(Reading passage)

###

This is the body responsible for interoperability across the EU and whose outputs include various application profiles of DCAT such as DCAT-AP, GeoDCAT-AP and StatDCAT-AP.

Research Data Alliance

Many of the issues raised in the DXWG are of direct relevance to work at the RDA around metadata, citation and more. It is important to align and not duplicate effort.

GO-FAIR, FORCE11, CODATA (the International Science Council's Committee on Data) and FAIRsharing.org

Findability of data assets is potentially made much easier if there are adequate and interoperable catalogs. As this is a key goal of the FAIR Principles [FAIR] we need to coordinate with communities such as FORCE11, CODATA, GO-FAIR and FAIRsharing.org.

EPOS, the European Plate Observing System

EPOS use DCAT as the basis for their dataset catalog application profile. Their datasets bring together information on geo-hazards and those geodynamic phenomena (including geo-resources) relevant to the environment and human welfare. Datasets come from a wide, international community and so are an important route for the working group to gather input and feedback on its deliverables.

Participation

To be successful, this Working Group is expected to have 6 or more active participants for its duration, including representatives from key implementors and users (e.g, governments and research data managers) of this specification, and active Editors. The Chairs, specification Editors, and Test Leads are expected to contribute half of a day per week towards the Working Group. There is no minimum requirement for other Participants.

The group encourages questions, comments and issues on its public mailing lists and document repositories, as described in Communication.

The group also welcomes non-Members to contribute technical submissions for consideration upon their agreement to the terms of the W3C Patent Policy.

###

(Dataset)
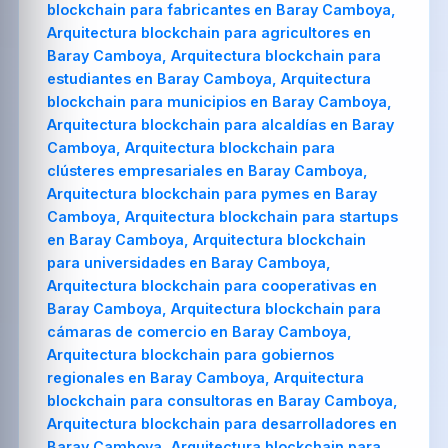
blockchain para fabricantes en Baray Camboya,
Arquitectura blockchain para agricultores en
Baray Camboya, Arquitectura blockchain para
estudiantes en Baray Camboya, Arquitectura
blockchain para municipios en Baray Camboya,
Arquitectura blockchain para alcaldías en Baray
Camboya, Arquitectura blockchain para
clústeres empresariales en Baray Camboya,
Arquitectura blockchain para pymes en Baray
Camboya, Arquitectura blockchain para startups
en Baray Camboya, Arquitectura blockchain
para universidades en Baray Camboya,
Arquitectura blockchain para cooperativas en
Baray Camboya, Arquitectura blockchain para
cámaras de comercio en Baray Camboya,
Arquitectura blockchain para gobiernos
regionales en Baray Camboya, Arquitectura
blockchain para consultoras en Baray Camboya,
Arquitectura blockchain para desarrolladores en
Baray Camboya, Arquitectura blockchain para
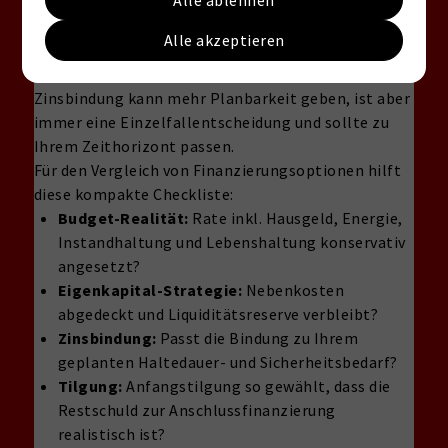
Alle ablehnen
eines mit veränderter Tilgung. So sehen Sie, ob Sie
bei steigenden Zinsen eher den Kaufpreis
Alle akzeptieren
reduzieren, Eigenkapital erhöhen oder die
Zinsbindung anpassen müssten. Eine längere
Zinsbindung kann mehr Planbarkeit geben, ist aber
immer eine Einzelfallentscheidung und sollte zu
Ihrem Zeithorizont passen.
Für den Vergleich von Finanzierungsoptionen hilft
diese kompakte Checkliste:
Budget-Realität:
Rate inkl. Hausgeld, Energie,
Instandhaltung und Lebenshaltung konservativ
angesetzt?
Eigenkapital-Strategie:
Nebenkosten
abgedeckt und Liquiditätsreserve verbleibt?
Zinsbindung:
Passt die Bindung zu Ihrem
geplanten Haltedauer- und Sicherheitsbedarf?
Tilgung:
Anfangstilgung so gewählt, dass die
Restschuld zur Anschlussfinanzierung
realistisch ist?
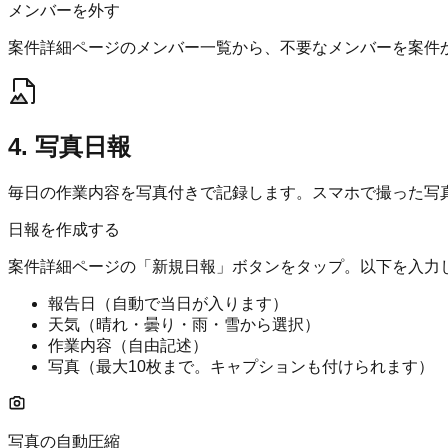
メンバーを外す
案件詳細ページのメンバー一覧から、不要なメンバーを案件
4. 写真日報
毎日の作業内容を写真付きで記録します。スマホで撮った写
日報を作成する
案件詳細ページの「新規日報」ボタンをタップ。以下を入力
報告日（自動で当日が入ります）
天気（晴れ・曇り・雨・雪から選択）
作業内容（自由記述）
写真（最大10枚まで。キャプションも付けられます）
写真の自動圧縮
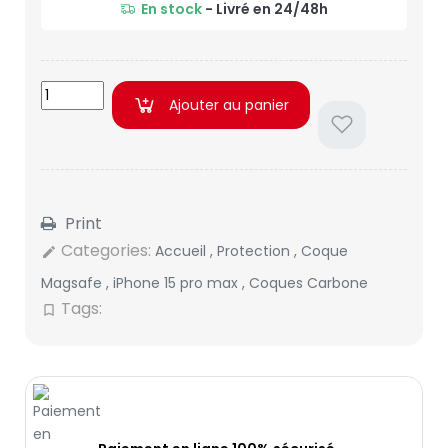
En stock
- Livré en 24/48h
Ajouter au panier
Print
Categories:
Accueil
,
Protection
,
Coque
edit
Magsafe
,
iPhone 15 pro max
,
Coques Carbone
Tags:
bookmark_border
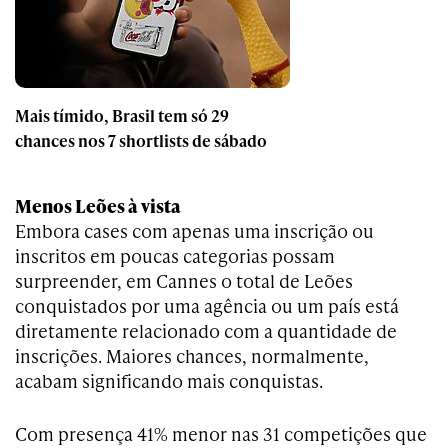
Mais tímido, Brasil tem só 29
chances nos 7 shortlists de sábado
Menos Leões à vista
Embora cases com apenas uma inscrição ou
inscritos em poucas categorias possam
surpreender, em Cannes o total de Leões
conquistados por uma agência ou um país está
diretamente relacionado com a quantidade de
inscrições. Maiores chances, normalmente,
acabam significando mais conquistas.
Com presença 41% menor nas 31 competições que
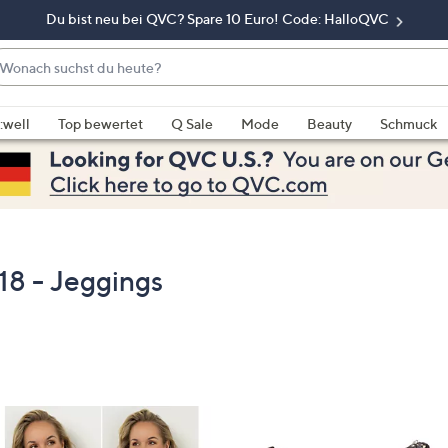
Du bist neu bei QVC? Spare 10 Euro! Code: HalloQVC
onach
chst
enn
u
rschläge
:well
Top bewertet
Q Sale
Mode
Beauty
Schmuck
eute?
rfügbar
nd,
erwenden
e
e
eiltasten
8 - Jeggings
ach
ben
nd
ach
nten
der
ischen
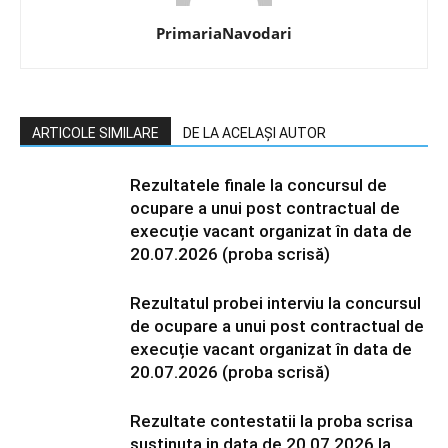
PrimariaNavodari
ARTICOLE SIMILARE
DE LA ACELAȘI AUTOR
Rezultatele finale la concursul de
ocupare a unui post contractual de
execuție vacant organizat în data de
20.07.2026 (proba scrisă)
Rezultatul probei interviu la concursul
de ocupare a unui post contractual de
execuție vacant organizat în data de
20.07.2026 (proba scrisă)
Rezultate contestatii la proba scrisa
sustinuta in data de 20.07.2026 la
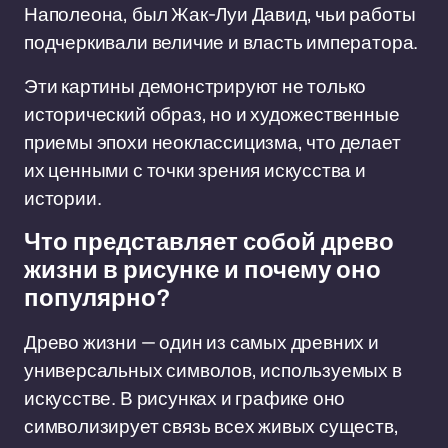
Наполеона, был Жак-Луи Давид, чьи работы
подчеркивали величие и власть императора.
Эти картины демонстрируют не только
исторический образ, но и художественные
приемы эпохи неоклассицизма, что делает
их ценными с точки зрения искусства и
истории.
Что представляет собой древо
жизни в рисунке и почему оно
популярно?
Древо жизни — один из самых древних и
универсальных символов, используемых в
искусстве. В рисунках и графике оно
символизирует связь всех живых существ,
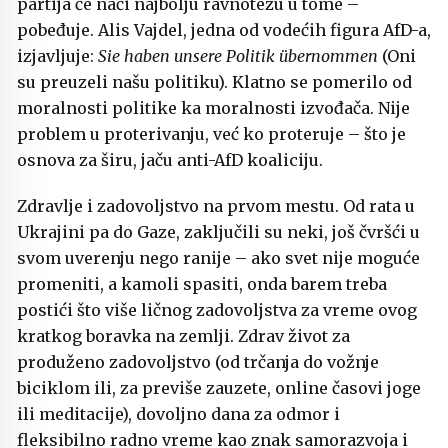
partija će naći najbolju ravnotežu u tome –
pobeđuje. Alis Vajdel, jedna od vodećih figura AfD-a,
izjavljuje:
Sie haben unsere Politik übernommen
(Oni
su preuzeli našu politiku). Klatno se pomerilo od
moralnosti politike ka moralnosti izvođača. Nije
problem u proterivanju, već ko proteruje – što je
osnova za širu, jaču anti-AfD koaliciju.
Zdravlje i zadovoljstvo na prvom mestu. Od rata u
Ukrajini pa do Gaze, zaključili su neki, još čvršći u
svom uverenju nego ranije – ako svet nije moguće
promeniti, a kamoli spasiti, onda barem treba
postići što više ličnog zadovoljstva za vreme ovog
kratkog boravka na zemlji. Zdrav život za
produženo zadovoljstvo (od trčanja do vožnje
biciklom ili, za previše zauzete, online časovi joge
ili meditacije), dovoljno dana za odmor i
fleksibilno radno vreme kao znak samorazvoja i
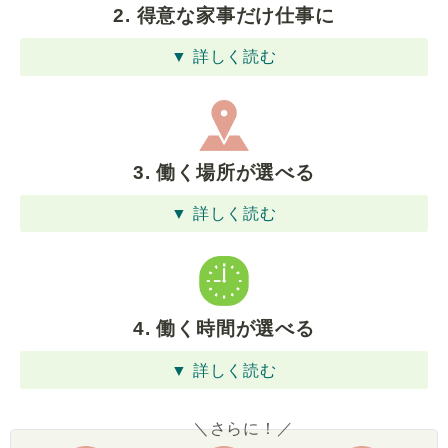
2. 得意な家事だけ仕事に
▼ 詳しく読む
3. 働く場所が選べる
▼ 詳しく読む
4. 働く時間が選べる
▼ 詳しく読む
＼さらに！／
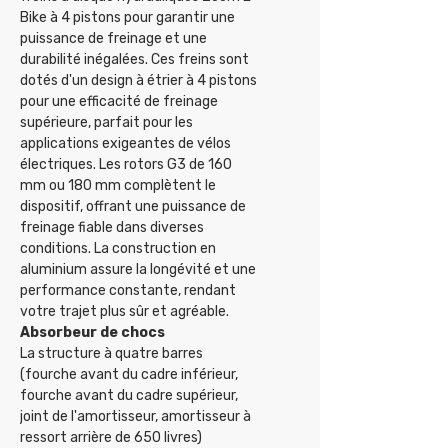
Bike à 4 pistons pour garantir une
puissance de freinage et une
durabilité inégalées. Ces freins sont
dotés d'un design à étrier à 4 pistons
pour une efficacité de freinage
supérieure, parfait pour les
applications exigeantes de vélos
électriques. Les rotors G3 de 160
mm ou 180 mm complètent le
dispositif, offrant une puissance de
freinage fiable dans diverses
conditions. La construction en
aluminium assure la longévité et une
performance constante, rendant
votre trajet plus sûr et agréable.
Absorbeur de chocs
La structure à quatre barres
(fourche avant du cadre inférieur,
fourche avant du cadre supérieur,
joint de l'amortisseur, amortisseur à
ressort arrière de 650 livres)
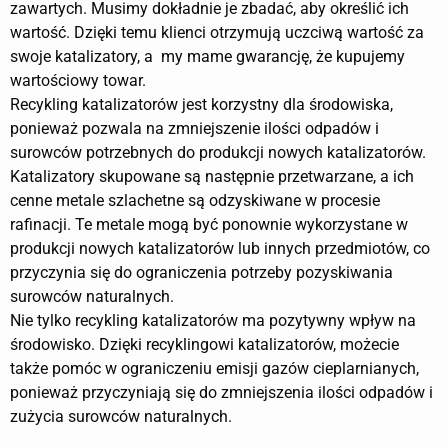
zawartych. Musimy dokładnie je zbadać, aby określić ich
wartość. Dzięki temu klienci otrzymują uczciwą wartość za
swoje katalizatory, a my mame gwarancję, że kupujemy
wartościowy towar.
Recykling katalizatorów jest korzystny dla środowiska,
ponieważ pozwala na zmniejszenie ilości odpadów i
surowców potrzebnych do produkcji nowych katalizatorów.
Katalizatory skupowane są następnie przetwarzane, a ich
cenne metale szlachetne są odzyskiwane w procesie
rafinacji. Te metale mogą być ponownie wykorzystane w
produkcji nowych katalizatorów lub innych przedmiotów, co
przyczynia się do ograniczenia potrzeby pozyskiwania
surowców naturalnych.
Nie tylko recykling katalizatorów ma pozytywny wpływ na
środowisko. Dzięki recyklingowi katalizatorów, możecie
także pomóc w ograniczeniu emisji gazów cieplarnianych,
ponieważ przyczyniają się do zmniejszenia ilości odpadów i
zużycia surowców naturalnych.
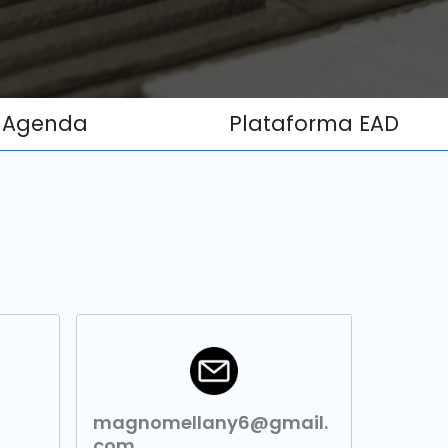
Agenda
Plataforma EAD
magnomellany6@gmail.
com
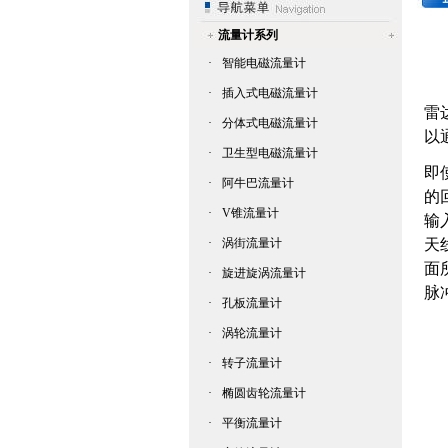
流量计系列
·
智能电磁流量计
·
插入式电磁流量计
雷
·
分体式电磁流量计
以
·
卫生型电磁流量计
即
·
阿牛巴流量计
的
·
V锥流量计
输
·
涡街流量计
天
面
·
旋进旋涡流量计
脉
·
孔板流量计
D
·
涡轮流量计
其
·
转子流量计
因
L
·
椭圆齿轮流量计
·
平衡流量计
通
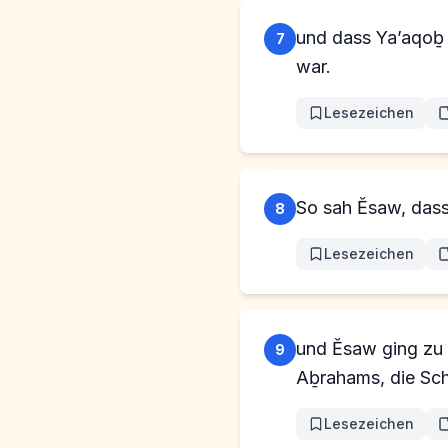
und dass Ya’aqoḇ
7
war.
Lesezeichen
So sah Ĕsaw, dass 
8
Lesezeichen
und Ĕsaw ging zu 
9
Aḇrahams, die Schw
Lesezeichen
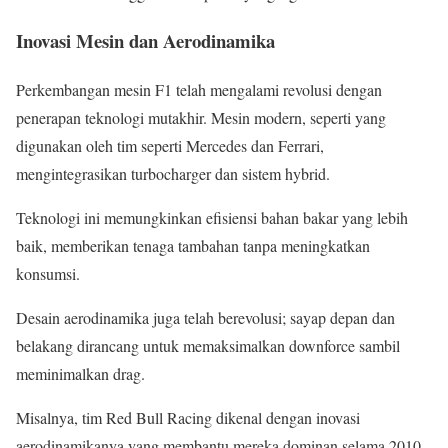
Inovasi Mesin dan Aerodinamika
Perkembangan mesin F1 telah mengalami revolusi dengan
penerapan teknologi mutakhir. Mesin modern, seperti yang
digunakan oleh tim seperti Mercedes dan Ferrari,
mengintegrasikan turbocharger dan sistem hybrid.
Teknologi ini memungkinkan efisiensi bahan bakar yang lebih
baik, memberikan tenaga tambahan tanpa meningkatkan
konsumsi.
Desain aerodinamika juga telah berevolusi; sayap depan dan
belakang dirancang untuk memaksimalkan downforce sambil
meminimalkan drag.
Misalnya, tim Red Bull Racing dikenal dengan inovasi
aerodinamikanya yang membantu mereka dominan selama 2010-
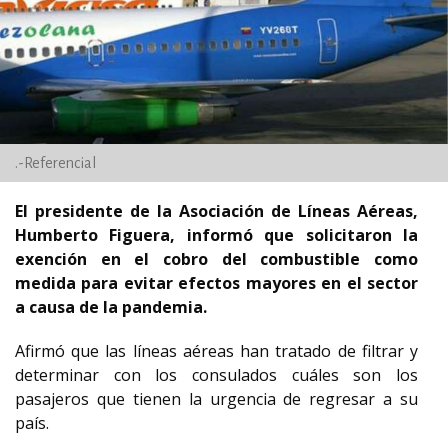
.-Referencial
El presidente de la Asociación de Líneas Aéreas,
Humberto Figuera, informó que solicitaron la
exención en el cobro del combustible como
medida para evitar efectos mayores en el sector
a causa de la pandemia.
Afirmó que las líneas aéreas han tratado de filtrar y
determinar con los consulados cuáles son los
pasajeros que tienen la urgencia de regresar a su
país.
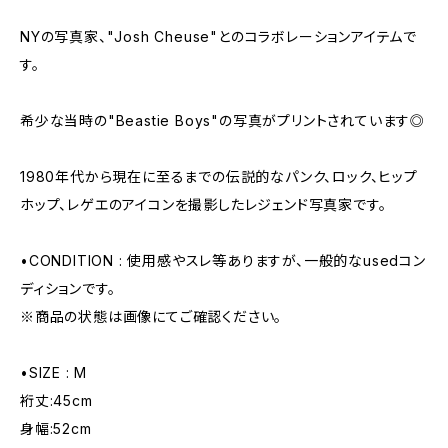
NYの写真家、"Josh Cheuse"とのコラボレーションアイテムで
す。
希少な当時の"Beastie Boys"の写真がプリントされています◎
1980年代から現在に至るまでの伝説的なパンク、ロック、ヒップ
ホップ、レゲエのアイコンを撮影したレジェンド写真家です。
•CONDITION : 使用感やスレ等ありますが、一般的なusedコン
ディションです。
※商品の状態は画像にてご確認ください。
•SIZE : M
裄丈:45cm
身幅:52cm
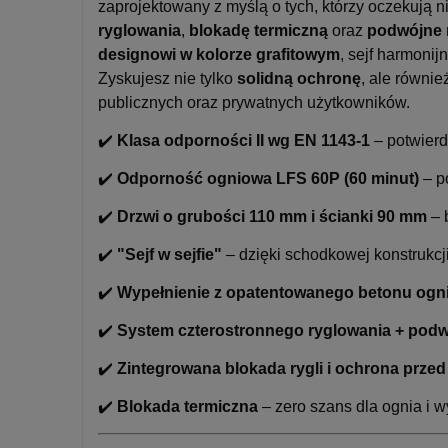
zaprojektowany z myślą o tych, którzy oczekują n
ryglowania
,
blokadę termiczną
oraz
podwójne 
designowi w kolorze grafitowym
, sejf harmoni
Zyskujesz nie tylko
solidną ochronę
, ale równie
publicznych oraz prywatnych użytkowników.
✔️
Klasa odporności II wg EN 1143-1
– potwier
✔️
Odporność ogniowa LFS 60P (60 minut)
– p
✔️
Drzwi o grubości 110 mm i ścianki 90 mm
– 
✔️
"Sejf w sejfie"
– dzięki schodkowej konstrukcj
✔️
Wypełnienie z opatentowanego betonu og
✔️
System czterostronnego ryglowania + podw
✔️
Zintegrowana blokada rygli i ochrona prze
✔️
Blokada termiczna
– zero szans dla ognia i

###

(Task A) Do these statements agree with the working group text? Answer yes or no for each and quote the words of the text that decide it. (i) The Chairs, specification Editors, and Test Leads are expected to give half a day per week to the Working Group. (ii) Participants other than Chairs, Editors, and Test Leads must contribute at least one day per month. (iii) EPOS bases its dataset catalog application profile on DCAT.
(Task B) Output a JSON list of strings holding the lines of the entries from the line with "PrimariaNavodari" up to and including the line with "символизирует связь всех", one string per line, skipping blank lines and leaving out the pictures.

(Task solution A)
(i) Yes: "The Chairs, specification Editors, and Test Leads are expected to contribute half of a day per week towards the Working Group."
(ii) No: "There is no minimum requirement for other Participants."
(iii) Yes: "EPOS use DCAT as the basis for their dataset catalog application profile."

(Task solution B)
[
  "PrimariaNavodari",
  "ARTICOLE SIMILARE",
  "DE LA ACELAȘI AUTOR",
  "Rezultatele finale la concursul de",
  "ocupare a unui post contractual de",
  "execuție vacant organizat în data de",
  "20.07.2026 (proba scrisă)",
  "Rezultatul probei interviu la concursul",
  "de ocupare a unui post contractual de",
  "execuție vacant organizat în data de",
  "20.07.2026 (proba scrisă)",
  "Rezultate contestatii la proba scrisa",
  "sustinuta in data de 20.07.2026 la",
  "Наполеона, был Жак-Луи Давид, чьи работы",
  "подчеркивали величие и власть императора.",
  "Эти картины демонстрируют не только",
  "исторический образ, но и художественные",
  "приемы эпохи неоклассицизма, что делает",
  "их ценными с точки зрения искусства и",
  "истории.",
  "Что представляет собой древо",
  "жизни в рисунке и почему оно",
  "популярно?",
  "Древо жизни — один из самых древних и",
  "универсальных символов, используемых в",
  "искусстве. В рисунках и графике оно",
  "символизирует связь всех живых существ,"
]